> Brief
Pull out each line in the items below that contains the word "Which" and copy it over unchanged.

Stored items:
"""
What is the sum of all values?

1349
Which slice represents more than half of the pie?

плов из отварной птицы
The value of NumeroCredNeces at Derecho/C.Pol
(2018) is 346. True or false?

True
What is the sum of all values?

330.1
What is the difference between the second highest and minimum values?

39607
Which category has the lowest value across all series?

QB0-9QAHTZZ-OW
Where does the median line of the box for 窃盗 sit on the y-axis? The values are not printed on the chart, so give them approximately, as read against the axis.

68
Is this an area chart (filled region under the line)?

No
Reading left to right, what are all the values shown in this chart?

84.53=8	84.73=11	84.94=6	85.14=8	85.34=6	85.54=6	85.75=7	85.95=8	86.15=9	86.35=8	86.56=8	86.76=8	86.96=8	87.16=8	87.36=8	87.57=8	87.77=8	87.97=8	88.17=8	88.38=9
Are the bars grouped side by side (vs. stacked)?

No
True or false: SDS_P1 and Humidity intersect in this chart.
"""
> Answer to this problem
Which slice represents more than half of the pie?
Which category has the lowest value across all series?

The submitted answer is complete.